# Fried Okra



## powerplantop (Jul 18, 2017)

1 pound of fresh okra washed and cut into rounds about 1/2 inch thick. 

To the okra add 2 Tablespoons of milk and stir. 

Add 1/2 cup corn meal, 1/8 teaspoon salt, 1/8 teaspoon black pepper and 1/8 teaspoon garlic. Stir and let sit for 10 to 15 minutes.

Heat 1/2 cup of oil in a wide flat bottom pan. Add okra cook on medium high heat. Stirring every few minutes until golden brown with crunchy bits.


----------



## Just Cooking (Jul 18, 2017)

Love fried okra.... 

Ross


----------



## Merlot (Jul 18, 2017)

I love love fried okra, thank you!


----------



## powerplantop (Jul 18, 2017)

Just Cooking said:


> Love fried okra....
> 
> Ross



Thank you! 



Merlot said:


> I love love fried okra, thank you!



Thank you! 

Today I finally figured out how to use my artificial lights to make food look good.

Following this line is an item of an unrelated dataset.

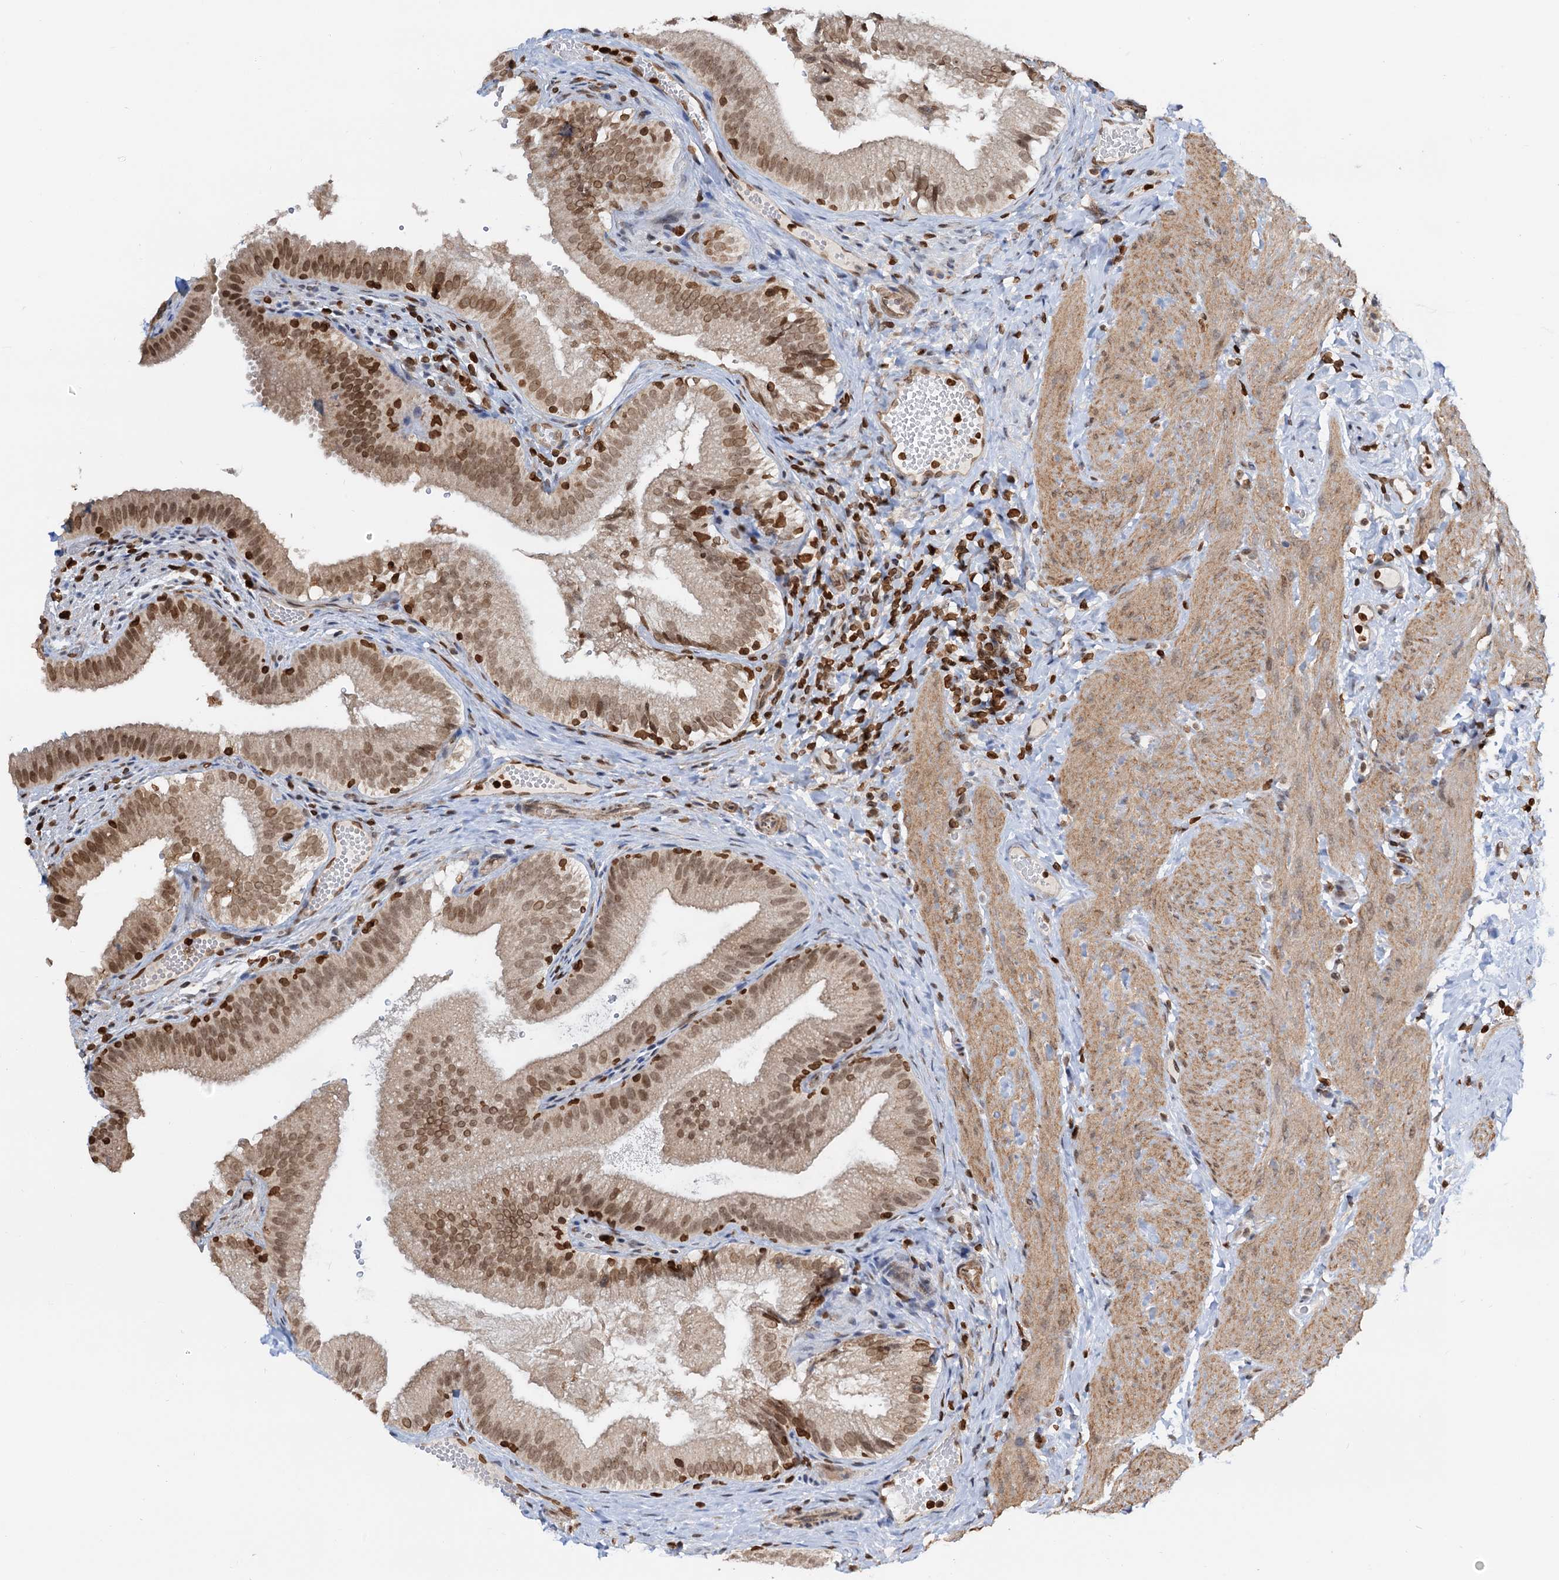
{"staining": {"intensity": "moderate", "quantity": ">75%", "location": "nuclear"}, "tissue": "gallbladder", "cell_type": "Glandular cells", "image_type": "normal", "snomed": [{"axis": "morphology", "description": "Normal tissue, NOS"}, {"axis": "topography", "description": "Gallbladder"}], "caption": "Immunohistochemistry (IHC) histopathology image of benign gallbladder stained for a protein (brown), which reveals medium levels of moderate nuclear staining in approximately >75% of glandular cells.", "gene": "ZC3H13", "patient": {"sex": "female", "age": 30}}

Have had them for almost 6 months and finally putting them to use.


----------



## Dawgluver (Jul 18, 2017)

Oooh!  Not usually an okra fan, but this looks mighty good, ppo!


----------



## powerplantop (Jul 18, 2017)

Dawgluver said:


> Oooh!  Not usually an okra fan, but this looks mighty good, ppo!



Thank you! It was really good.


----------



## caseydog (Jul 18, 2017)

Dawgluver said:


> Oooh!  Not usually an okra fan, but this looks mighty good, ppo!



Fried okra is not like okra cooked other ways. It is not "slimy" at all. Fried okra and mashed potatoes are my "must have" sides for chicken fried steak. All dressed with a generous amount of white gravy. 

CD


----------